De waarde van de woning was aanvankelijk vastgesteld op € 519.000. Deze waarde is door de heffingsambtenaar op 17 maart 2021 ambtshalve verminderd tot € 447.000. Eiser heeft zijn gemachtigde ingeschakeld die op 26 maart 2021 bezwaar heeft gemaakt. Dit bezwaar is door de heffingsambtenaar ongegrond verklaard en de (ambtshalve verminderde) waarde van € 447.000 is gehandhaafd.
2.2.
Eiser heeft in zijn beroepschrift aangegeven dat de waarde niet in geschil is. De rechtbank stelt derhalve vast dat de heffingsambtenaar de waarde van de woning niet op een te hoog bedrag heeft vastgesteld. Wel in geschil is of de heffingsambtenaar bevoegd was ambtshalve te verminderen en te verlagen en of hij het bezwaar gegrond had moeten verklaren en een proceskostenvergoeding had moeten toekennen. Eiser stelt dat de heffingsambtenaar hiertoe niet bevoegd was, het bezwaar gegrond had moeten verklaren en een proceskostenvergoeding had moeten toekennen.
2.3.
Was de heffingsambtenaar bevoegd tot ambtshalve vermindering en verlaging over te gaan? De rechtbank vindt van wel en zij verwijst daarvoor naar de overwegingen 4.3. tot en met 4.12. van de uitspraak van het gerechtshof Arnhem-Leeuwarden [1] waar nadien ook het gerechtshof Den Haag bij heeft aangesloten [2] . De rechtbank maakt de daarin weergegeven overwegingen en oordelen tot de hare.
2.4.
Was de heffingsambtenaar verplicht om eiser een vergoeding toe te kennen voor zijn proceskosten in de bezwaarfase? De rechtbank vindt van niet. Uit de hiervoor genoemde overwegingen vloeit voort dat een aanslag OZB/WOZ-beschikking en een ambtshalve vermindering/verlaging als het ware samensmelten als er op dat moment nog geen bezwaar tegen de aanslag is gemaakt. Een nadien gemaakt bezwaar richt zich – om in de beeldspraak te blijven – tegen dat samengesmolten besluit. Dat is wat er hier ook is gebeurd. Dat betekent dus dat in bezwaar in relatie tot de waarde enkel de vraag voorlag of de (ambtshalve verminderde) waarde van € 447.000 niet te hoog was. Tussen partijen is niet in geschil dat die waarde niet te hoog was. De heffingsambtenaar heeft in de bestreden uitspraak dan ook terecht overwogen dat het bezwaar ongegrond was en er geen aanleiding bestond om de proceskosten van eiser te vergoeden.
2.5.
Omdat het beroep ongegrond is, is er voor een veroordeling in de proceskosten geen aanleiding.
2.6.
Het verzoek van eiser om immateriële schadevergoeding wegens overschrijding van de redelijke termijn wordt afgewezen. De immateriële schade bestaat in zaken als deze uit spanning en frustratie als gevolg van onzekerheid over de op eiser rustende belastingdruk. Aangezien hij in zijn beroepschrift al heeft verklaard dat de waarde niet (langer) in geschil is, kan er sindsdien ook geen sprake meer zijn van de genoemde spanning en frustratie.

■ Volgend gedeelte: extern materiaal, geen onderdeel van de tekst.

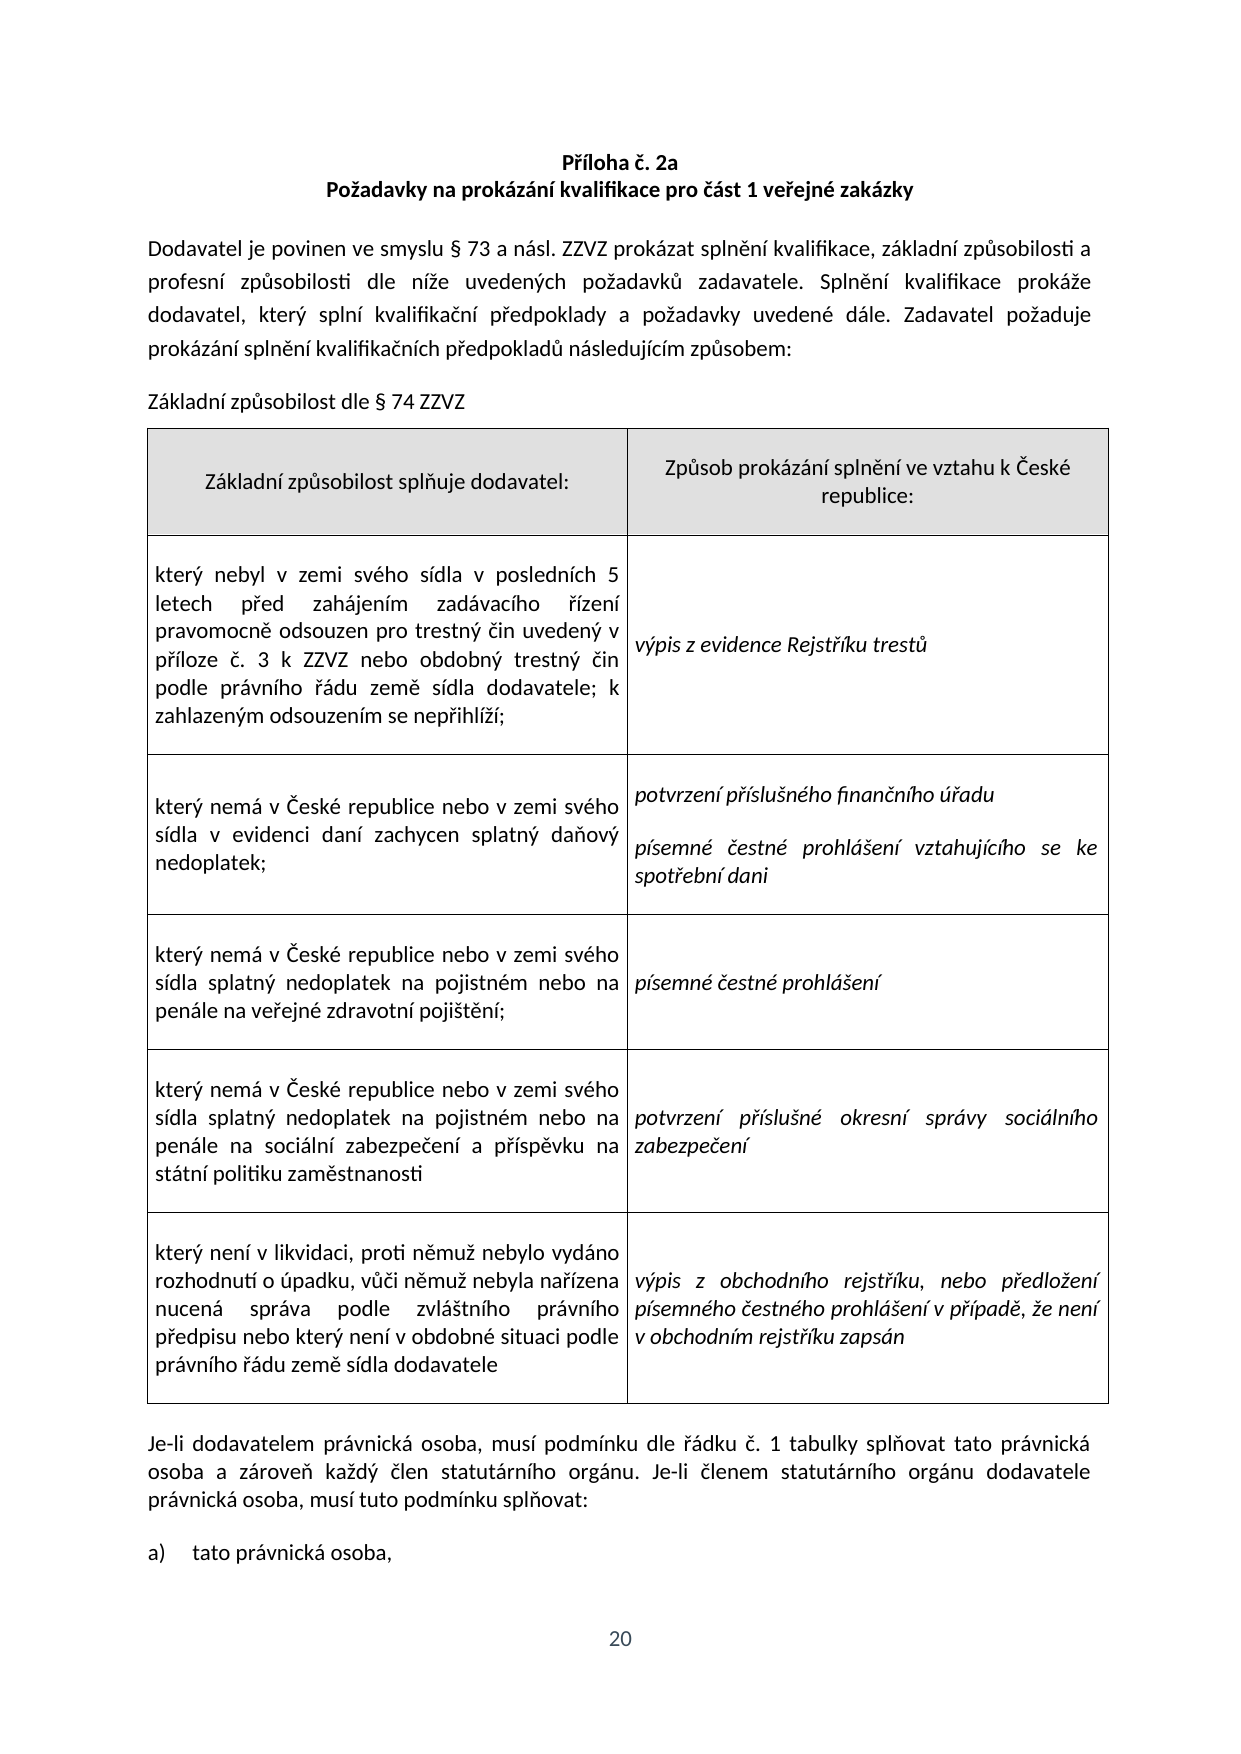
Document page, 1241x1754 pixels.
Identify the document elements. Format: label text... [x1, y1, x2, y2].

list Základní způsobilost dle § 74 ZZVZ [148, 387, 1093, 415]
table_cell písemné čestné prohlášení [628, 915, 1108, 1049]
list tato právnická osoba, [148, 1538, 1093, 1566]
table_cell který nemá v České republice nebo v zemi svého sídla splatný nedoplatek na pojistném nebo na penále na sociální zabezpečení a příspěvku na státní politiku zaměstnanosti [148, 1050, 627, 1212]
text Příloha č. 2a [148, 148, 1093, 176]
text Dodavatel je povinen ve smyslu § 73 a násl. ZZVZ prokázat splnění kvalifikace, základní způsobilosti a profesní způsobilosti dle níže uvedených požadavků zadavatele. Splnění kvalifikace prokáže dodavatel, který splní kvalifikační předpoklady a požadavky uvedené dále. Zadavatel požaduje prokázání splnění kvalifikačních předpokladů následujícím způsobem: [148, 229, 1093, 362]
table_cell potvrzení příslušné okresní správy sociálního zabezpečení [628, 1050, 1108, 1212]
table_header Způsob prokázání splnění ve vztahu k České republice: [628, 429, 1108, 534]
table_cell který není v likvidaci, proti němuž nebylo vydáno rozhodnutí o úpadku, vůči němuž nebyla nařízena nucená správa podle zvláštního právního předpisu nebo který není v obdobné situaci podle právního řádu země sídla dodavatele [148, 1213, 627, 1403]
text Požadavky na prokázání kvalifikace pro část 1 veřejné zakázky [148, 176, 1093, 204]
table_cell který nebyl v zemi svého sídla v posledních 5 letech před zahájením zadávacího řízení pravomocně odsouzen pro trestný čin uvedený v příloze č. 3 k ZZVZ nebo obdobný trestný čin podle právního řádu země sídla dodavatele; k zahlazeným odsouzením se nepřihlíží; [148, 536, 627, 754]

De rechter deelt mede dat van deze uitspraak een proces-verbaal wordt opgemaakt dat binnen twee weken aan partijen zal worden toegestuurd.
De rechter wijst erop dat partijen het recht hebben om tegen deze uitspraak hoger beroep in te stellen bij het gerechtshof ‘s-Hertogenbosch. Het hoger beroep moet zijn ingesteld binnen zes weken na de dag van verzending van dit proces-verbaal.
Deze uitspraak is gedaan door mr. A.F. Vink, rechter, in aanwezigheid van Z. Selkan, griffier. De uitspraak is in het openbaar geschied op 7 februari 2023.
griffier rechter
Afschrift verzonden aan partijen op:

Voetnoten

1.Gerechtshof Arnhem-Leeuwarden 22 februari 2022, ECLI:NL:GHARL:2022:1284.
2.Gerechtshof Den Haag 8 november 2022, ECLI:NL:GHDHA:2022:2367.